Взять, например, бывшего друга Пита, Джонни, который работал вместе с ним одиннадцать лет. Дела у Джонни шли неплохо, у него был дом в Инклайн-Виллидж, хорошая работа. Потом жена Джонни пошла на один из этих уроков, сказав, что это новое направление в аэробике. Дома она демонстрировала ему, чему научилась, и какое-то время он относился к этому спокойно, но потом все чаще стал напоминать ей, что все-таки она его жена и что неплохо бы было ей сбросить несколько фунтов. Четыре месяца спустя она уже трахалась с каким-то прыщавым бездельником, работавшим в книжном магазине «Барнс энд Нобль». Каким-то образом оказалось, что во всем виноват Джонни, и — прощай, счастливый брак, привет, алименты. Вскоре он начал проводить вечера, глядя на настоящих стриптизерш и напиваясь в стельку. Пит перевел его на работу в другую компанию. Так на его месте поступил бы любой.
Пит в очередной раз выпустил большое облако дыма, наслаждаясь его ароматом.
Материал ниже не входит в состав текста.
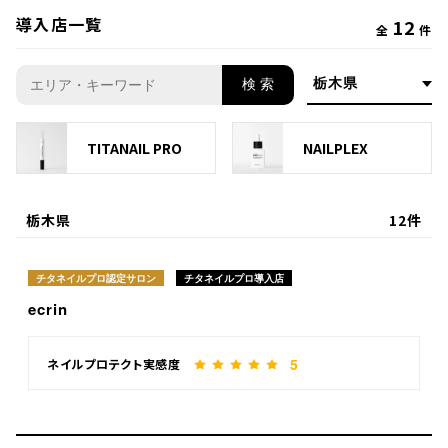
導入店一覧
12
全
件
検 索
TITANAIL PRO
NAILPLEX
栃木県
12件
チタネイルプロ認定サロン
チタネイルプロ導入店
ecrin
5
ネイルプロテクト実感度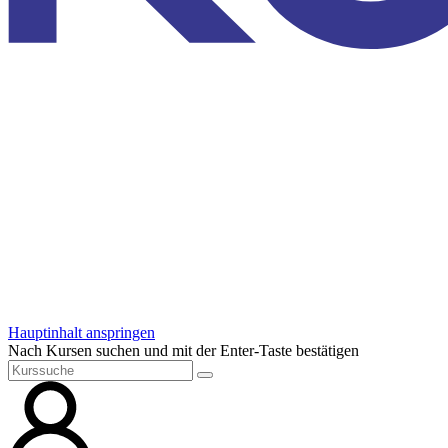
Hauptinhalt anspringen
Nach Kursen suchen und mit der Enter-Taste bestätigen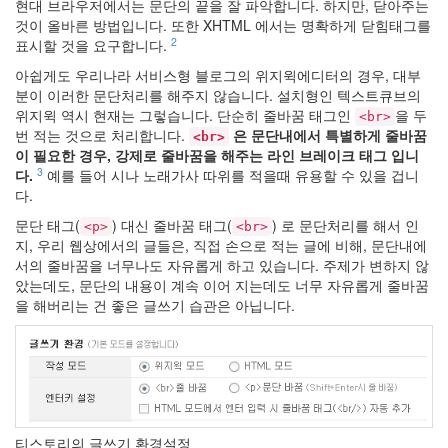
개
현대 브라우저에서는 문단의 끝을 잘 파악합니다. 하지만, 닫아주는
구
것이 올바른 방법입니다. 또한 XHTML 에서는 명확하게 닫힘태그를
리
2
표시할 것을 요구합니다.
밥
아쉽게도 우리나라 서비스형 블로그의 위지윅에디터의 경우, 대부
노
분이 이러한 문단처리를 해주지 않습니다. 설치형인 텍스트큐브의
인
위지윅 역시 현재는 그렇습니다. 단순히 줄바꿈 태그인
을 두
<br>
을
번 적는 것으로 처리합니다.
은 문단내에서 특별하게 줄바꿈
위
<br>
한
이 필요한 경우, 강제로 줄바꿈을 해주는 라인 브레이크 태그 입니
나
3
다.
예를 들어 시나 노래가사 따위를 적을때 유용할 수 있을 겁니
라
다.
는
없
문단 태그(
) 대신 줄바꿈 태그(
) 로 문단처리를 해서 인
<p>
<br>
다
지, 우리 웹상에서의 글들은, 직접 손으로 적는 글에 비해, 문단내에
Description
서의 줄바꿈을 너무나도 자유롭게 하고 있습니다. 주제가 변하지 않
Namie
았는데도, 문단의 내용이 계속 이어 지는데도 너무 자유롭게 줄바꿈
Amuro
을 해버리는 건 좋은 글쓰기 습관은 아닙니다.
안
티
스
팸
Mozilla
Capture
자
티스토리의 글쓰기 환경설정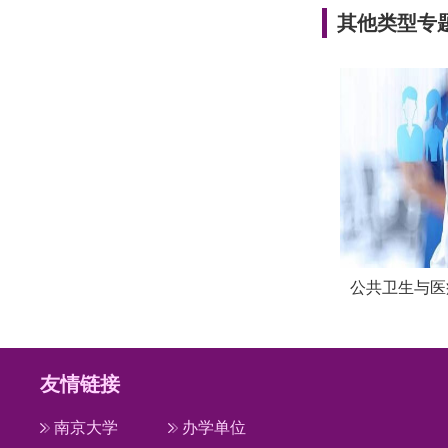
其他类型专
公共卫生与医疗
友情链接
南京大学
办学单位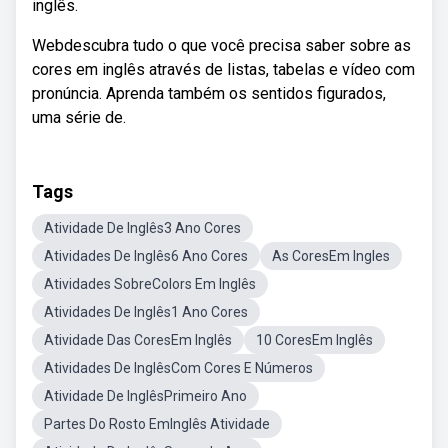
inglês.
Webdescubra tudo o que você precisa saber sobre as
cores em inglês através de listas, tabelas e vídeo com
pronúncia. Aprenda também os sentidos figurados,
uma série de.
Tags
Atividade De Inglês3 Ano Cores
Atividades De Inglês6 Ano Cores
As CoresEm Ingles
Atividades SobreColors Em Inglês
Atividades De Inglês1 Ano Cores
Atividade Das CoresEm Inglês
10 CoresEm Inglês
Atividades De InglêsCom Cores E Números
Atividade De InglêsPrimeiro Ano
Partes Do Rosto EmInglês Atividade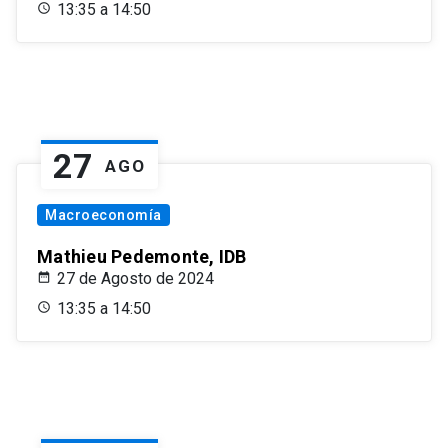
13:35 a 14:50
27
AGO
Macroeconomía
Mathieu Pedemonte, IDB
27 de Agosto de 2024
13:35 a 14:50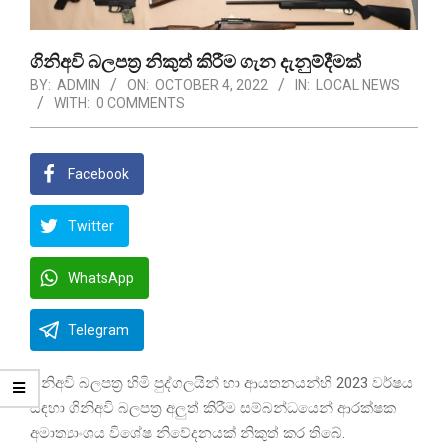
ගිනිඅවි බලපත්‍ර නිකුත් කිරීම ගැන දැනුම්දීමක්
BY:
ADMIN
ON:
OCTOBER 4, 2022
IN:
LOCAL NEWS
WITH:
0 COMMENTS
Facebook
Twitter
WhatsApp
Telegram
ගිනිඅවි බලපත්‍ර හිමි පුද්ගලයින් හා ආයතනයන්හි 2023 වර්ෂය
සඳහා ගිනිඅවි බලපත්‍ර අලුත් කිරීම සම්බන්ධයෙන් ආරක්ෂක
අමාත්‍යාංශය විශේෂ නිවේදනයක් නිකුත් කර තිබේ.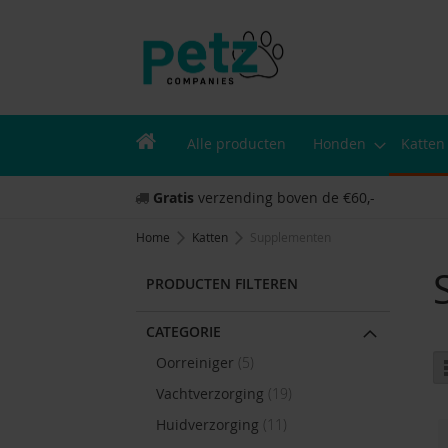
Alle producten
Honden
Katten
Gratis
verzending boven de €60,-
Home
Katten
Supplementen
PRODUCTEN FILTEREN
CATEGORIE
items
Oorreiniger
5
items
Vachtverzorging
19
items
Huidverzorging
11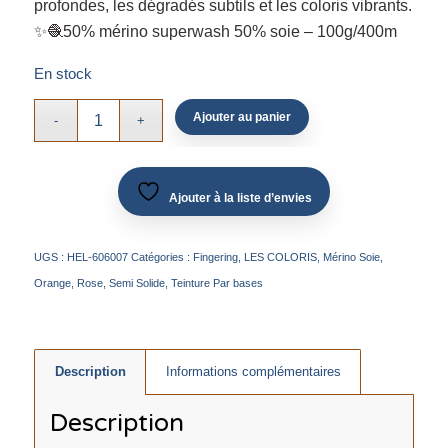
profondes, les dégradés subtils et les coloris vibrants.
✨🧶50% mérino superwash 50% soie – 100g/400m
En stock
Ajouter au panier
Ajouter à la liste d’envies
UGS :
HEL-606007
Catégories :
Fingering
,
LES COLORIS
,
Mérino Soie
,
Orange
,
Rose
,
Semi Solide
,
Teinture Par bases
Description
Informations complémentaires
Description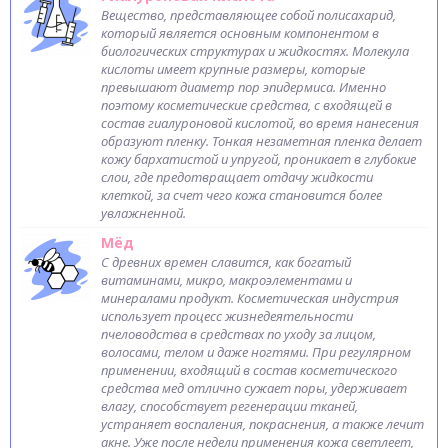
Вещество, представляющее собой полисахарид,
который является основным компонентом в
биологических структурах и жидкостях. Молекула
кислоты имеет крупные размеры, которые
превышают диаметр пор эпидермиса. Именно
поэтому косметические средства, с входящей в
состав гиалуроновой кислотой, во время нанесения
образуют пленку. Тонкая незаметная пленка делает
кожу бархатистой и упругой, проникает в глубокие
слои, где предотвращает отдачу жидкости
клеткой, за счет чего кожа становится более
увлажненной.
Мёд
С древних времен славится, как богатый
витаминами, микро, макроэлементами и
минералами продукт. Косметическая индустрия
использует процесс жизнедеятельности
пчеловодства в средствах по уходу за лицом,
волосами, телом и даже ногтями. При регулярном
применении, входящий в состав косметического
средства мед отлично сужает поры, удерживает
влагу, способствует регенерации тканей,
устраняет воспаления, покраснения, а также лечит
акне. Уже после недели применения кожа светлеет,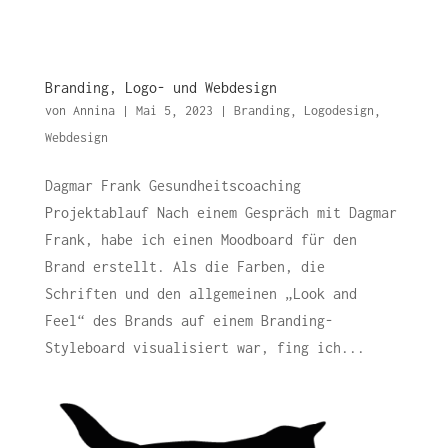
Branding, Logo- und Webdesign
von
Annina
|
Mai 5, 2023
|
Branding
,
Logodesign
,
Webdesign
Dagmar Frank Gesundheitscoaching
Projektablauf Nach einem Gespräch mit Dagmar
Frank, habe ich einen Moodboard für den
Brand erstellt. Als die Farben, die
Schriften und den allgemeinen „Look and
Feel“ des Brands auf einem Branding-
Styleboard visualisiert war, fing ich...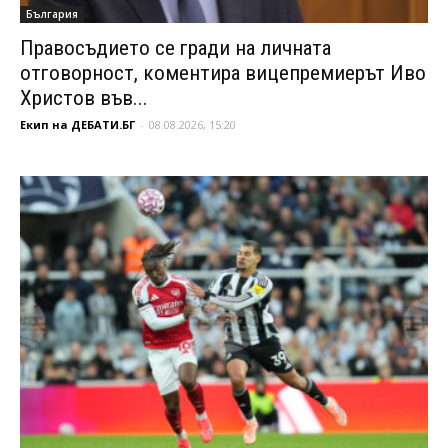
България
Правосъдието се гради на личната
отговорност, коментира вицепремиерът Иво
Христов във...
Екип на ДЕБАТИ.БГ
-
08.08.2026, 15:20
Сигара была не кубинская, даже не особенно дорогая гондурасская — он никогда не выбрасывал деньги на ветер, — но вкус у нее был вполне приличным. Прошло три года с тех пор, как ему разрешали курить у себя дома. Нет, прямо никто этого не запрещал, и Мария не сажала в гостиной снайперов, готовых пристрелить его на месте, но она демонстрировала Недовольство с большой буквы. Ее молчаливый взгляд говорил, что, несмотря на все мечты, жизнь оказалась во многом именно такой, как она и опасалась. Какое-то время ему представлялось, что ее Недовольство стоит того, чтобы его избегать, и не надо придавать этому особого значения. Потом однажды он понял, что все далеко не столь безоблачно, но продолжал курить на улице, поскольку кому нужен скандал каждый вечер.